A interpretação desses três momentos ganha relevo, quando percebemos que a liberdade e a possibilidade do "mal radical", no mundo esvaziado completamente de todo o sentido, rondam as alternativas da vida. Uma visão trágica num sentido não nietzscheano4 enseja o paradoxo da liberdade já anunciado por Dostoievski. A "Lenda do Grande Inquisidor", nos "Irmãos Karamázovi" suprime a liberdade, para evitar o mal, gerando mais mal ainda. O "Homem do Subterrâneo" afirma a liberdade absoluta, deseja ser desagradável, não compactua com a "felicidade de formigueiro". O resultado também é a disseminação do mal.

Tarkovski parece estar propondo uma terceira vereda para o paradoxo. O sacrifício, aparentemente a negação absoluta da liberdade e também a afirmação absoluta da liberdade, é o momento possível da redenção. O caráter não social desse ato lembra Kierkegaard. Um estranho amor, não erótico, mas próprio do ágape cristão está na origem, no limite não discursivo da existência. A reconciliação é Ética, no sentido que implica uma superação da esfera teórica pelo reino da praxis na gratuidade. Lembrando um pouco Angelus Silesius : "A Rosa não tem porquê, ela brota porque (weil) brota, não se importa consigo, nem se alguém a vê". A não-discursividade da ética é pré-reflexiva, no sentido de que é anterior à capacidade demostrativa da filosofia.

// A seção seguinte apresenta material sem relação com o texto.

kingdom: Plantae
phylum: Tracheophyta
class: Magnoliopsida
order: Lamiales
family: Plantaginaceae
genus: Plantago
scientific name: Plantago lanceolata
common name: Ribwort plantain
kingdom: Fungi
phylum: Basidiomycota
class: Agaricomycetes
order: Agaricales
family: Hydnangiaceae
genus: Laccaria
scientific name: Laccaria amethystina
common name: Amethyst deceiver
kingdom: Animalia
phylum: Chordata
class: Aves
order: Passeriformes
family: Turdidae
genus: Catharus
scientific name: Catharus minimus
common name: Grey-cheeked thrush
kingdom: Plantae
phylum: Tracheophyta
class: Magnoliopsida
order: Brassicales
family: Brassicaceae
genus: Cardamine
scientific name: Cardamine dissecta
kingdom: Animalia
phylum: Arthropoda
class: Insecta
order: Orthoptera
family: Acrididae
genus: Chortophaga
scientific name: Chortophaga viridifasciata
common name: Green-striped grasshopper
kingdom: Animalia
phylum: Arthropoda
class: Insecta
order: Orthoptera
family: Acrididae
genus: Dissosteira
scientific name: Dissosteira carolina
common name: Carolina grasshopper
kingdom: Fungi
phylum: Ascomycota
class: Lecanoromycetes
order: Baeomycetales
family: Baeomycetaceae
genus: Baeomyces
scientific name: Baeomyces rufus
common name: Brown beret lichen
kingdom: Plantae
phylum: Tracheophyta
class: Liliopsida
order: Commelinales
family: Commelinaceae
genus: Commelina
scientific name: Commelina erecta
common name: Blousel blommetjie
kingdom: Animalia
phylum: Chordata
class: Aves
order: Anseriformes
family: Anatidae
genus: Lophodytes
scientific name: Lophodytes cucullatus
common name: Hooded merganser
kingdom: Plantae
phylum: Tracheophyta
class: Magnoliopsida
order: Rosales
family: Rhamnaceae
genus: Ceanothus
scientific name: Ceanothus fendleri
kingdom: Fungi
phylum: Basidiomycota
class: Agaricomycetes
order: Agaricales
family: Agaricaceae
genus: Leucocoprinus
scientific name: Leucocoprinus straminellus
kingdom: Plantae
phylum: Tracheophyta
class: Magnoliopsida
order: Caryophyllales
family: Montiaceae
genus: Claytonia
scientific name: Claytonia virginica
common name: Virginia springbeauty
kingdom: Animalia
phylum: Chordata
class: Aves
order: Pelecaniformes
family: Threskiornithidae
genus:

A liberdade se abisma na experiência do amor cristão, muito pouco prático. Aliás, a alma russa em geral é sempre muito pouco prática. Tarkovski vem desafiar a conformidade da nossa industria cultural, muito prática por sinal. Quem sabe a experiência da gratuidade não seja tão rara assim. O abismo da liberdade humana, tão condicionado hoje pela eficiência, certamente é sensível a um desafio maior. Tarkovski permanece, apesar de tudo, um profeta da liberdade.

1. Cf. ELTCHANINOFF, Dostoïevski, Roman et philosophie, Paris, PUF, 1998. Para a questão da relevância filosófica da obra de Dostoievski.
2. Cf. CARROLL, A philosophy of mass art. Para uma das mais competentes defesas da arte de massa. Oxford University Press, 1998.
3. Cf. TARKOVSKI, A propos du Sacrifice, Positif 303, Mai 1986.
4. Não se trata em Nietzsche de uma tragédia cristã, mas sim grega.